Bennett argues that “a new set of priorities are emerging: Put students first, deprogram education ministries and school districts, and listen more to parents and teachers in the schools. Design and build smaller schools at the centre of urban neighbourhoods and rural communities. In the wake of COVID-19, we are more aware of the critical need for meaningful public engagement, rebuilding social capital and revitalizing local communities.”

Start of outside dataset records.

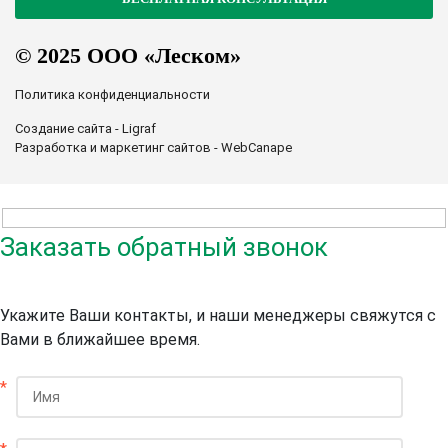
© 2025 ООО «Леском»
Политика конфиденциальности
Создание сайта - Ligraf
Разработка и маркетинг сайтов - WebCanape
Заказать обратный звонок
Укажите Ваши контакты, и наши менеджеры свяжутся с
Вами в ближайшее время.
*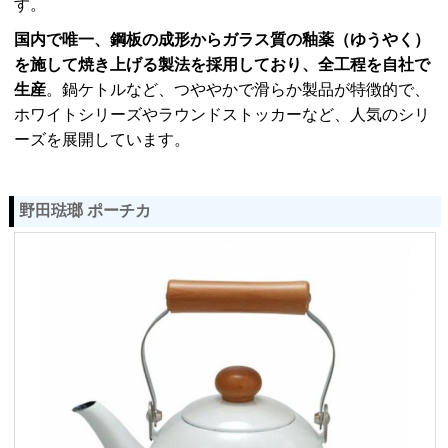
す。
国内で唯一、鋼板の成形からガラス質の釉薬（ゆうやく）
を施して焼き上げる製法を採用しており、全工程を自社で
生産
。鍋ケトルなど、つややかで滑らか製品が特徴的で、
ホワイトシリーズやラウンドストッカーなど、人気のシリ
ーズを展開しています。
野田琺瑯 ポーチカ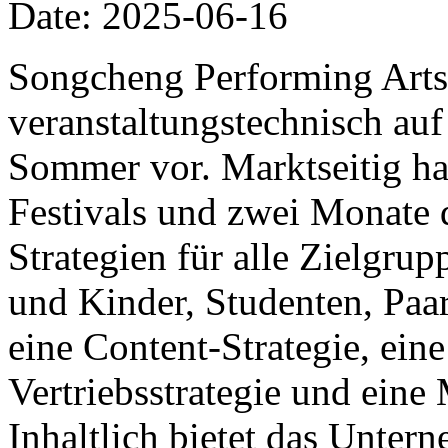
Date: 2025-06-16
Songcheng Performing Arts 
veranstaltungstechnisch auf
Sommer vor. Marktseitig ha
Festivals und zwei Monate 
Strategien für alle Zielgrup
und Kinder, Studenten, Paa
eine Content-Strategie, eine
Vertriebsstrategie und ein
Inhaltlich bietet das Unter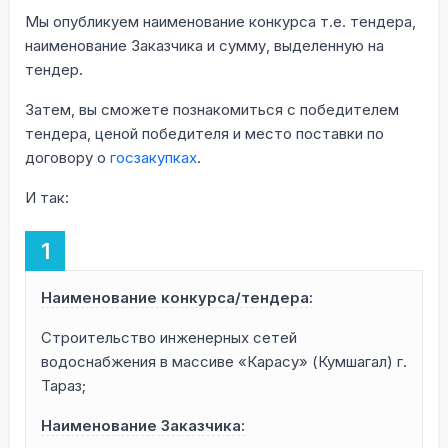
Мы опубликуем наименование конкурса т.е. тендера,
наименование Заказчика и сумму, выделенную на
тендер.
Затем, вы сможете познакомиться с победителем
тендера, ценой победителя и место поставки по
договору о
госзакупках
.
И так:
Наименование конкурса/тендера:
Строительство инженерных сетей
водоснабжения в массиве «Карасу» (Кумшагал) г.
Тараз;
Наименование Заказчика: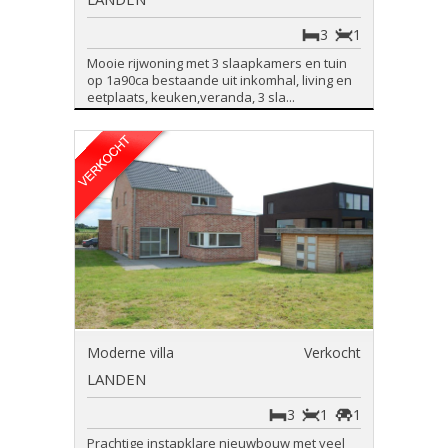
3
1
Mooie rijwoning met 3 slaapkamers en tuin
op 1a90ca bestaande uit inkomhal, living en
eetplaats, keuken,veranda, 3 sla...
Moderne villa
Verkocht
LANDEN
3
1
1
Prachtige instapklare nieuwbouw met veel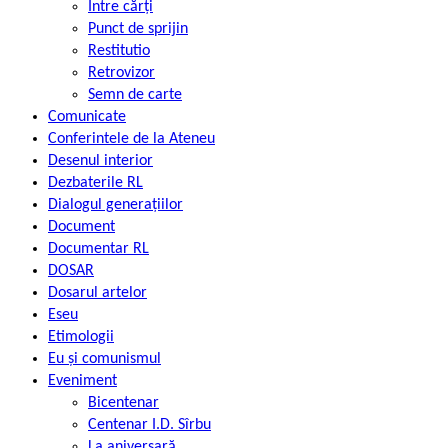
Între cărți
Punct de sprijin
Restitutio
Retrovizor
Semn de carte
Comunicate
Conferintele de la Ateneu
Desenul interior
Dezbaterile RL
Dialogul generațiilor
Document
Documentar RL
DOSAR
Dosarul artelor
Eseu
Etimologii
Eu și comunismul
Eveniment
Bicentenar
Centenar I.D. Sîrbu
La aniversară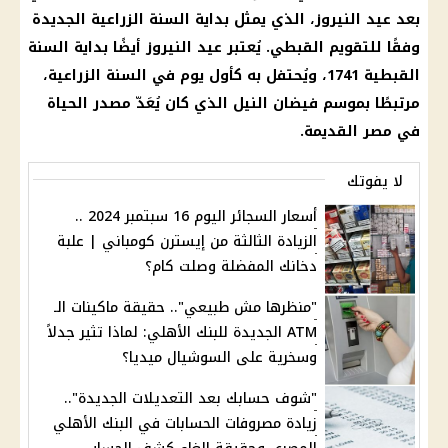
بعد عيد النيروز، الذي يمثل بداية السنة الزراعية الجديدة
وفقًا للتقويم القبطي. يُعتبر عيد النيروز أيضًا بداية السنة
القبطية 1741، ويُحتفل به كأول يوم في السنة الزراعية،
مرتبطًا بموسم فيضان النيل الذي كان يُعَدّ مصدر الحياة
في مصر القديمة.
لا يفوتك
أسعار السجائر اليوم 16 سبتمبر 2024 ..
الزيادة الثالثة من إيسترن كومباني | علبة
دخانك المفضلة وصلت كام؟
"منظرها مش طبيعي".. حقيقة ماكينات الـ
ATM الجديدة للبنك الأهلي: لماذا تثير جدلاً
وسخرية على السوشيال ميديا؟
"شوف حسابك بعد التعديلات الجديدة"..
زيادة مصروفات الحسابات في البنك الأهلي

Paul W. Bennett. author of The State of the System.
Paul W. Bennett. author of The State of the System.

BURDEN

Douglas Burnet Smith’s new book of poetry, Burden (University of Regina Press) is the story of Private Herbert Burden, a shell-shocked, 17-year-old British soldier. Burden was one of hundreds executed for desertion during the First World War. Years later, it is now understood that many like Burden hadn’t committed a crime but were suffering from post-traumatic stress disorder.

Burden by Douglas Burnet Smith.
Burden by Douglas Burnet Smith.

Burden’s story is told in the voice of Lance Corporal Reginald Smith, the author’s distant relative. Douglas Burnet Smith discovered papers suggesting that Reginald Smith had been ordered to join in the firing squad that killed Burden. The letters also suggest that Smith was traumatized as a consequence.

Burden is Smith’s 17th book of poetry. He teaches in the English Department at St. Francis Xavier University.